Records contained in a dataset:
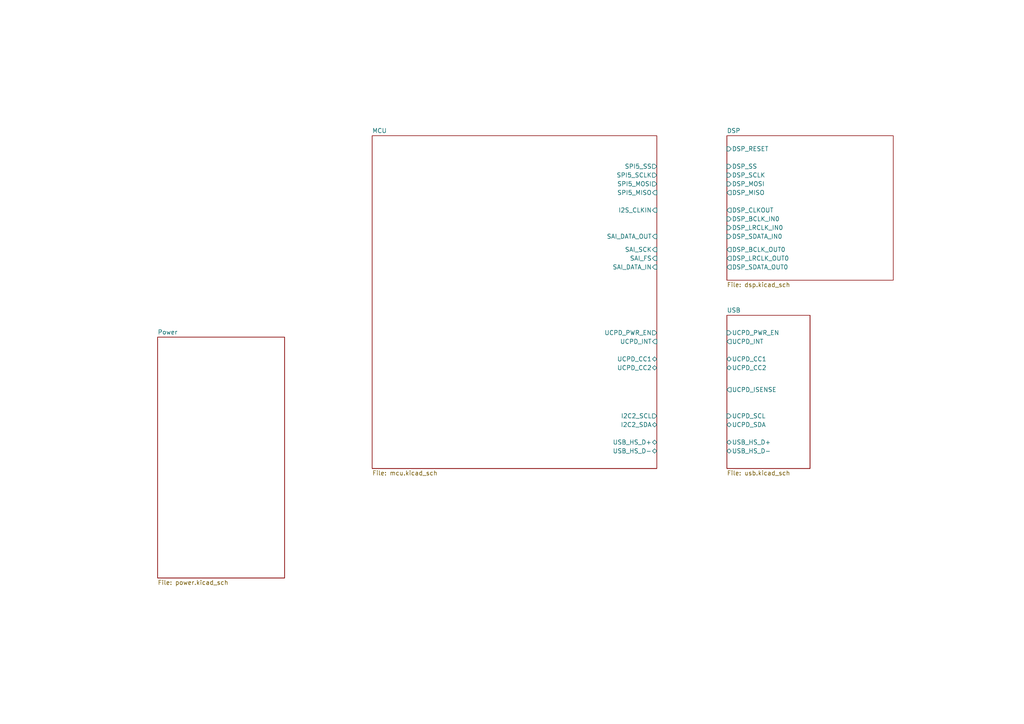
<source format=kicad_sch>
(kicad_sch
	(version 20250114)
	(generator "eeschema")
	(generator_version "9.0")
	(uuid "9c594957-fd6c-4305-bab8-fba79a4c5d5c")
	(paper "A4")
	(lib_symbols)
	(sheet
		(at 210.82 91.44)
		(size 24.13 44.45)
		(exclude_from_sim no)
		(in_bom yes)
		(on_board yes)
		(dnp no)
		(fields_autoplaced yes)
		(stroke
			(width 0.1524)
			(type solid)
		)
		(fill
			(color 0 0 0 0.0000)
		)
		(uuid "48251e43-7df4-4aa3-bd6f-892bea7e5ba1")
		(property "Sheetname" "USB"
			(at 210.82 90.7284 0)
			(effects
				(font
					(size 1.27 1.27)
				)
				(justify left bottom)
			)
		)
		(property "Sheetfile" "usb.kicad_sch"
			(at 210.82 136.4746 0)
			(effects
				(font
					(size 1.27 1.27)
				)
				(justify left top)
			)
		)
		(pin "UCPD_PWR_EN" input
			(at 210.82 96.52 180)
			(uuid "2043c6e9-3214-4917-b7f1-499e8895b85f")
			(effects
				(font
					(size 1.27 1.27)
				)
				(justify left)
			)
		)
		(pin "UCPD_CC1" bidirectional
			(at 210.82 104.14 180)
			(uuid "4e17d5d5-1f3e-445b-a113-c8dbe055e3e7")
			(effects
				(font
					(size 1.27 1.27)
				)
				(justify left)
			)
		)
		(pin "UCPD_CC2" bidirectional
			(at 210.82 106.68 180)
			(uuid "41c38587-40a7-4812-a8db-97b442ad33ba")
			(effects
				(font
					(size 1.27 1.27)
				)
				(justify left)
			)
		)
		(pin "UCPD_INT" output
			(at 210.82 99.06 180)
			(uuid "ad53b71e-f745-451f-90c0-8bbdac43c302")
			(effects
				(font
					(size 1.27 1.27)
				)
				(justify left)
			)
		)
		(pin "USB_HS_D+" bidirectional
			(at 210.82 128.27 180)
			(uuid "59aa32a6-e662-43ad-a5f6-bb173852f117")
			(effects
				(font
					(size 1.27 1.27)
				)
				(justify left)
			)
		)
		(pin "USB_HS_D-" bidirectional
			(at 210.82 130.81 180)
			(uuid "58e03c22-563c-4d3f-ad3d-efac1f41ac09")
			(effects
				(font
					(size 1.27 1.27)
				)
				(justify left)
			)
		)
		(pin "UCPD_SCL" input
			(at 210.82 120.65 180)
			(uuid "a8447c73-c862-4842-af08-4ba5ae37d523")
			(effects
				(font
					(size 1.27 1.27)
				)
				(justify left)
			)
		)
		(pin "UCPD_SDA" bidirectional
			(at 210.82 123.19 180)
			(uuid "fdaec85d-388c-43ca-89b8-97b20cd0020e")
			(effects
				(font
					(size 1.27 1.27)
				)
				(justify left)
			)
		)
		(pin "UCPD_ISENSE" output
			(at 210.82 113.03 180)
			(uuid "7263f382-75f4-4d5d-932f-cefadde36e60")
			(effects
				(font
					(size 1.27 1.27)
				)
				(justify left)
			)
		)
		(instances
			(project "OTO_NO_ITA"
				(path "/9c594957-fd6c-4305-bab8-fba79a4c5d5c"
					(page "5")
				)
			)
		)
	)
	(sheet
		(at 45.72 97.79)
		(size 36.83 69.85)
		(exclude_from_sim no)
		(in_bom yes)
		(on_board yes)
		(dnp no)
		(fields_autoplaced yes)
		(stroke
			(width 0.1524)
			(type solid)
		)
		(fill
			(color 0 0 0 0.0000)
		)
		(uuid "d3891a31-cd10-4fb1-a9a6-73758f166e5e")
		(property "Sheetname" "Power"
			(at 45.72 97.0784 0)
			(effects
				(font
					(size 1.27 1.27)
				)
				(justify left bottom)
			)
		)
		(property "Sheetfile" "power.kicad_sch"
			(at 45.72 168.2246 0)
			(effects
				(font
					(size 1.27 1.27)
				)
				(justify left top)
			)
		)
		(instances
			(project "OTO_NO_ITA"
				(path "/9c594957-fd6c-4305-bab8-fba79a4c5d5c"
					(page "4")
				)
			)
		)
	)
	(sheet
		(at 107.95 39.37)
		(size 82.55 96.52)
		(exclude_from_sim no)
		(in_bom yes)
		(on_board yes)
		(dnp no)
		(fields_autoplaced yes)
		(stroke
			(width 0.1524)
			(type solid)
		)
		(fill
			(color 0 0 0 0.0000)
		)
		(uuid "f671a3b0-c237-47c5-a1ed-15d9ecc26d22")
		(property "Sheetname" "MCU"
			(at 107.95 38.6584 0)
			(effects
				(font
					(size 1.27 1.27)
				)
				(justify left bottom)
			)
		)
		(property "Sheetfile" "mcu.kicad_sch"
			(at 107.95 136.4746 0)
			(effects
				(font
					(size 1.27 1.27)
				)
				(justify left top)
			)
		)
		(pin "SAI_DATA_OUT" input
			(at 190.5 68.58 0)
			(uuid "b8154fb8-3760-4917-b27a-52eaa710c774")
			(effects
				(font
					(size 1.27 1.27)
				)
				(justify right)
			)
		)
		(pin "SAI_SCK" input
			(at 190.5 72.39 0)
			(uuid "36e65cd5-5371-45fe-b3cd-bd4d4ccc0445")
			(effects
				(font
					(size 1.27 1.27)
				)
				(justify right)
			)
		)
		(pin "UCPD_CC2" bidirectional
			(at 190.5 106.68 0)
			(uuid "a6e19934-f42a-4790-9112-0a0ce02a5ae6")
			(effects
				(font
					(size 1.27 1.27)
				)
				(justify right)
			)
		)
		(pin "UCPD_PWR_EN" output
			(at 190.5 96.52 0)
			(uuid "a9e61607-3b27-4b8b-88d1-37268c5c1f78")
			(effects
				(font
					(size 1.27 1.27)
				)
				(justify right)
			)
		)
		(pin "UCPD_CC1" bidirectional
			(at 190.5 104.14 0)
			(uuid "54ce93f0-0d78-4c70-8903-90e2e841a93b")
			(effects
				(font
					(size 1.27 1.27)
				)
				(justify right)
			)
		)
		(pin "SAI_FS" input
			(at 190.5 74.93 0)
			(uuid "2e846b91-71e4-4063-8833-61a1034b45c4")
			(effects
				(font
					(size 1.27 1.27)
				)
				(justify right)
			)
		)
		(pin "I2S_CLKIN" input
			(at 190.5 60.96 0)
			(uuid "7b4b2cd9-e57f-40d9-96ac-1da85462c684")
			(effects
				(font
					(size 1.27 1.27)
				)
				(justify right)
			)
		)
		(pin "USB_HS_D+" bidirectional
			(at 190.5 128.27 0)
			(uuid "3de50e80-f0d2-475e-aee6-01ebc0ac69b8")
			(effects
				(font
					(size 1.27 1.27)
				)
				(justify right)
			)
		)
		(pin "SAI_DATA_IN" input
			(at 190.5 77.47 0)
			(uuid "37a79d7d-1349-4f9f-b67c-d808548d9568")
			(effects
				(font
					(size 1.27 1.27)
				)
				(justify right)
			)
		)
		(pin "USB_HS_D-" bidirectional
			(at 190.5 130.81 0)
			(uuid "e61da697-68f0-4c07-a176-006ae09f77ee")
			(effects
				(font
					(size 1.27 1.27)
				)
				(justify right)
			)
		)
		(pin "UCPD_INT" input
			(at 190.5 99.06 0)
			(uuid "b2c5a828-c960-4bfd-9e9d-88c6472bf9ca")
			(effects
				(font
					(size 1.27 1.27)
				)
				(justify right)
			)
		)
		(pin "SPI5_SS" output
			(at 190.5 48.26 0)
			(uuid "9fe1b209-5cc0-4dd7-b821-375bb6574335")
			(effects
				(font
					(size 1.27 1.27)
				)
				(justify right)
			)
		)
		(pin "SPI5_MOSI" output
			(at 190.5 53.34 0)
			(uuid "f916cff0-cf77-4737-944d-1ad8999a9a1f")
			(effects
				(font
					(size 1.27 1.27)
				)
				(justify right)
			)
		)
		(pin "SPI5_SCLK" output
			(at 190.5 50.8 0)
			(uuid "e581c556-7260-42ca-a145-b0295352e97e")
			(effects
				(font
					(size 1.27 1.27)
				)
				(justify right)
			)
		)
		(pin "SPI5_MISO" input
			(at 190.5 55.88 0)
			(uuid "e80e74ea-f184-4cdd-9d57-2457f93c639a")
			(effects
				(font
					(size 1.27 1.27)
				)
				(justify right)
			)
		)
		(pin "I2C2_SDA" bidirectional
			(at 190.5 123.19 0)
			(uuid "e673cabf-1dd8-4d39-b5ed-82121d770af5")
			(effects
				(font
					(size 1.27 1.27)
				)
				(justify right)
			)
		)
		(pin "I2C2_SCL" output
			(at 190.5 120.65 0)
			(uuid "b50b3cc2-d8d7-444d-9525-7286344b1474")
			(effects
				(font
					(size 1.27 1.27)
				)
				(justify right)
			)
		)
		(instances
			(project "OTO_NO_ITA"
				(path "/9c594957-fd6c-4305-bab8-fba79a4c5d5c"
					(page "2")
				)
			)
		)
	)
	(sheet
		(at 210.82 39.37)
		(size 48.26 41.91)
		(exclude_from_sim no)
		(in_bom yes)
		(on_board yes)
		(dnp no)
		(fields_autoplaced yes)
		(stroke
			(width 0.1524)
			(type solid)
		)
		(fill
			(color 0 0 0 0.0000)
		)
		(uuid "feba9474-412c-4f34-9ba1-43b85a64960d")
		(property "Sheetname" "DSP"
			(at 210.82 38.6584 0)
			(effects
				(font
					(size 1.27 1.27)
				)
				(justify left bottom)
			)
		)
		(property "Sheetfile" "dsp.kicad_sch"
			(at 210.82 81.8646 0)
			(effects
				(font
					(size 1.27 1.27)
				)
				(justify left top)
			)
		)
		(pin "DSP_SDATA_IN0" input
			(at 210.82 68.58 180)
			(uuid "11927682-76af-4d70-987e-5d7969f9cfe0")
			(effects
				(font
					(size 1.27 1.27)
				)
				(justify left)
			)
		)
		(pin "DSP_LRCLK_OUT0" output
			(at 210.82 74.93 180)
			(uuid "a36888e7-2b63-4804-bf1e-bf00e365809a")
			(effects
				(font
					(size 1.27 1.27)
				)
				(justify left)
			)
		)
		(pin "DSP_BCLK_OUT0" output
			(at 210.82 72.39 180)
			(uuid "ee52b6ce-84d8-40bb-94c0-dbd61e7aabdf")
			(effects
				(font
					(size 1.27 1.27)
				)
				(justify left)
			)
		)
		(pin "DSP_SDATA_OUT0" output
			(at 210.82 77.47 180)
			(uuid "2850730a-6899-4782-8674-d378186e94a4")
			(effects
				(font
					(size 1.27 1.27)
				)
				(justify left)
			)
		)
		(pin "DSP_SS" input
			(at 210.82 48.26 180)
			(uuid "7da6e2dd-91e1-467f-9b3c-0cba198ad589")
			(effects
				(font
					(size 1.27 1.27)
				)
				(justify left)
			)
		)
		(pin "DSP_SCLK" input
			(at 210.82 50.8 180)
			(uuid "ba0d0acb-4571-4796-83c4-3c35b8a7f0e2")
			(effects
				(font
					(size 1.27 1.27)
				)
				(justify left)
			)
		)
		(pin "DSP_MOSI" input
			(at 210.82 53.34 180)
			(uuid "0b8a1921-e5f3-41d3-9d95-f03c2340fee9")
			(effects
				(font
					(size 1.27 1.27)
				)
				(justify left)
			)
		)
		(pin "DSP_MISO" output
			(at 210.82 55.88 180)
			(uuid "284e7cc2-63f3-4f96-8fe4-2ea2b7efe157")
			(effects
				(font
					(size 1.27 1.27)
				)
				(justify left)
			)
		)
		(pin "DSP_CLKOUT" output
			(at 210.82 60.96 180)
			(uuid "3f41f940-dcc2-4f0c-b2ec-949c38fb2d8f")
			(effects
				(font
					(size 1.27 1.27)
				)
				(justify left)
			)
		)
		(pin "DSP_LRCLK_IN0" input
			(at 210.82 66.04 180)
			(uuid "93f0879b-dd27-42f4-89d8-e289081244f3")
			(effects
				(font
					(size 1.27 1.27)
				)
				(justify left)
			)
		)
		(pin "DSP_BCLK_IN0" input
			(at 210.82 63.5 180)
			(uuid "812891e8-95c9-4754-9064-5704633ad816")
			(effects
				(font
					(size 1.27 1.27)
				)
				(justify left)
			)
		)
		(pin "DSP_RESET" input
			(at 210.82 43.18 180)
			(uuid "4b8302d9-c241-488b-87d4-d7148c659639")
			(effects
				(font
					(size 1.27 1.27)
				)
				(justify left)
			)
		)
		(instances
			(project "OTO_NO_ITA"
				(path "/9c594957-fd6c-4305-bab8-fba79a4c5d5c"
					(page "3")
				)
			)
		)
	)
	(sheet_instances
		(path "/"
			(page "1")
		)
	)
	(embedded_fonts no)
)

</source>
==
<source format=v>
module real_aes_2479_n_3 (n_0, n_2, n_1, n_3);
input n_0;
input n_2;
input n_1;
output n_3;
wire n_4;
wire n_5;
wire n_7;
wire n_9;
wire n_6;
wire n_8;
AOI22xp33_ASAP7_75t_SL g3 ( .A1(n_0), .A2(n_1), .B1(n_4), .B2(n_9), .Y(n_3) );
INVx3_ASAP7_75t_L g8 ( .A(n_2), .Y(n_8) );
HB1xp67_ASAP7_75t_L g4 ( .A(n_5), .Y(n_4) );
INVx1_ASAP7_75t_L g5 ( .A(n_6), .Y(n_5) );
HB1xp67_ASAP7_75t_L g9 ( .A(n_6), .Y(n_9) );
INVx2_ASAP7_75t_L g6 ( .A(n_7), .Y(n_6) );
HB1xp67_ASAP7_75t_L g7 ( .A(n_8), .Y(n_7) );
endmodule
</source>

* **Your assignment**
Pull out each line of the records holding the string "property".

* **Written solution**
		(property "Sheetname" "USB"
		(property "Sheetfile" "usb.kicad_sch"
		(property "Sheetname" "Power"
		(property "Sheetfile" "power.kicad_sch"
		(property "Sheetname" "MCU"
		(property "Sheetfile" "mcu.kicad_sch"
		(property "Sheetname" "DSP"
		(property "Sheetfile" "dsp.kicad_sch"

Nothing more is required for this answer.